14. A computer system comprising a plurality of physical servers for operating at least one software resource and collecting log information, and a management server connected via a network to the plurality of physical servers for managing each of the physical servers,

wherein before a change to be made to any software resource, from among the software resources operating on each physical server, to have the software resource operate on another physical server, the management server records an identifier for identifying the software resource operating a change source or migration source physical server in which the change is made to the software resource, from among the physical servers, in log information about the change source physical server on which the software resource operates before the change; and

the management server records the identifier in log information about the other physical server after the change.

15. The computer system according to claim 14, wherein the management server collects the log information from the change source physical server and the log information from the other physical server, respectively; and records the identifier in each piece of the log information collected respectively above.

16. The computer system according to claim 14, wherein the change is migration of the software resource belonging to the migration source physical server to the other physical server.

17. The computer system according to claim 14, wherein the change is a change of the physical server in order to have the software resource, which operates on the migration source physical server, operate on the other physical server.

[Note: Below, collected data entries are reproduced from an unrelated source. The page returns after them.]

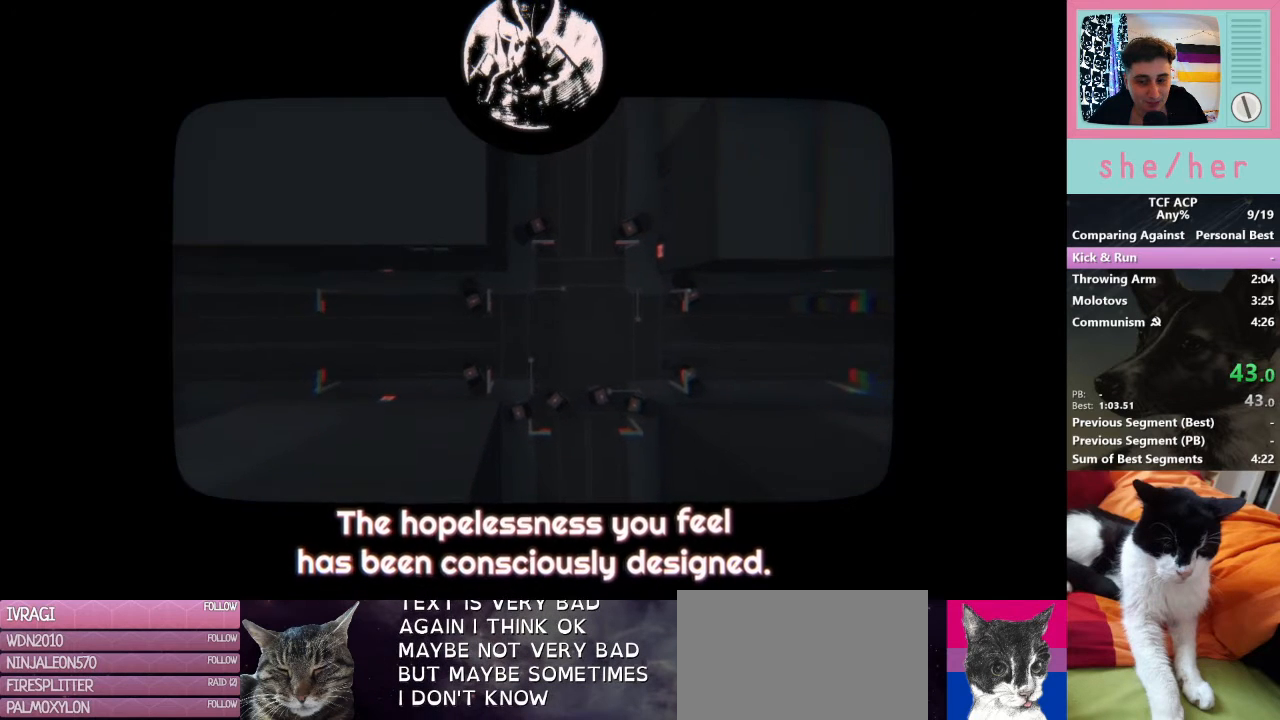
{"keys": [], "mouse": [], "events": [[200, "mouse_left", "down"], [300, "mouse_left", "up"], [433, "mouse_left", "down"], [500, "mouse_left", "up"]]}
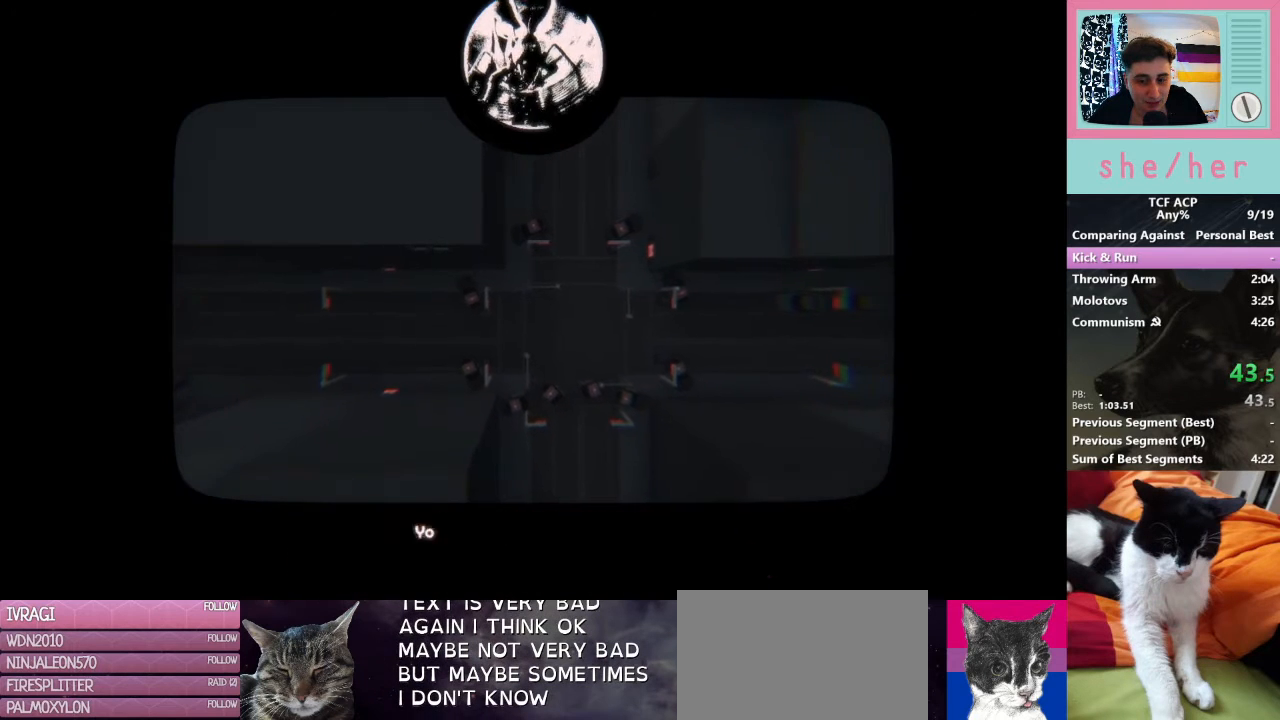
{"keys": [], "mouse": [], "events": []}
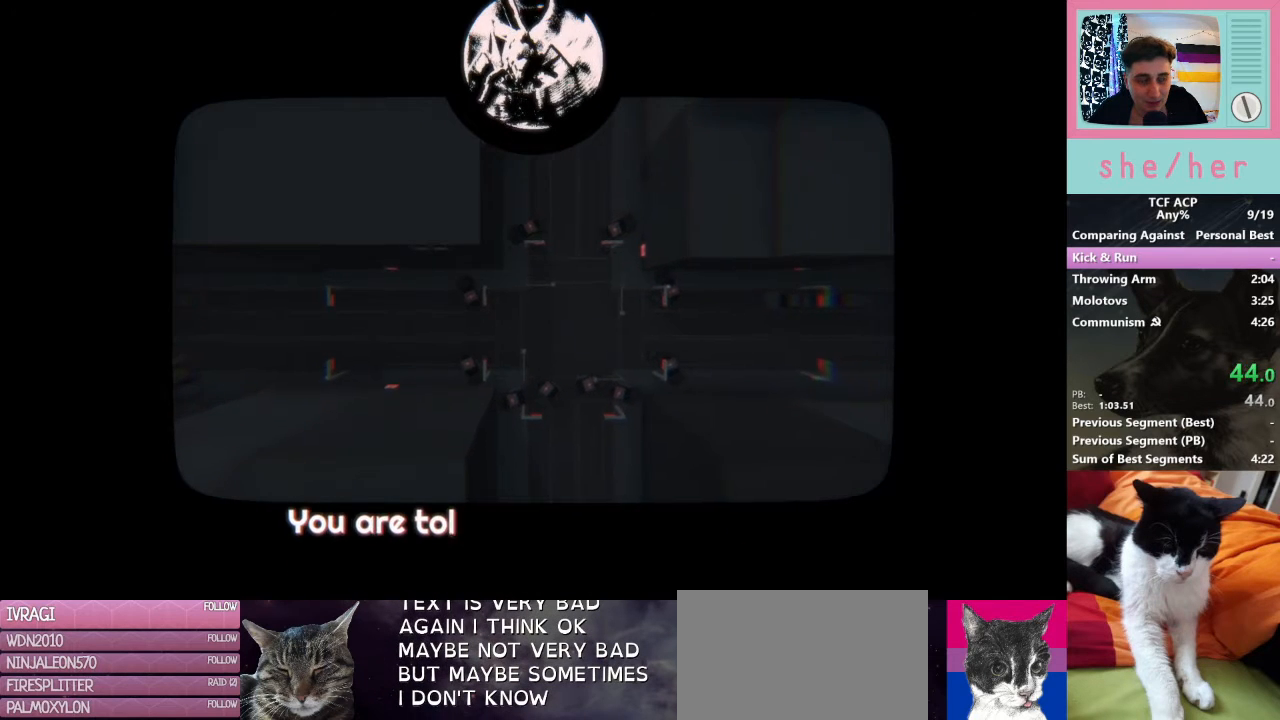
{"keys": [], "mouse": [], "events": []}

18. The computer system according to claim 14, wherein the management server judges, on the condition of activation of the other physical server, whether or not there is a difference between software resources belonging to the other physical server and hardware configuration information indicating the configuration of the other physical server; and

if there is the difference as a result of the judgment in the above step, the management server records information to that effect together with the identifier in the log information about the other physical server.

19. The computer system according to claim 14, wherein the software resources are a virtualization mechanism for virtualizing hardware resources for the physical servers, virtual servers virtualized by the virtualization mechanism, an operating system operating on the virtual server, and business applications operating according to the operating system.

20. The computer system according to claim 14, wherein the software resources are constituted from a virtualization mechanism for virtualizing hardware resources for the physical servers, virtual servers virtualized by the virtualization mechanism, an operating system operating on the virtual server, and business applications operating according to the operating system, and the change to be made to have the software resource operate on another physical server is a change in at least one of the virtualization mechanism, the virtual servers, the operating system, and the business applications.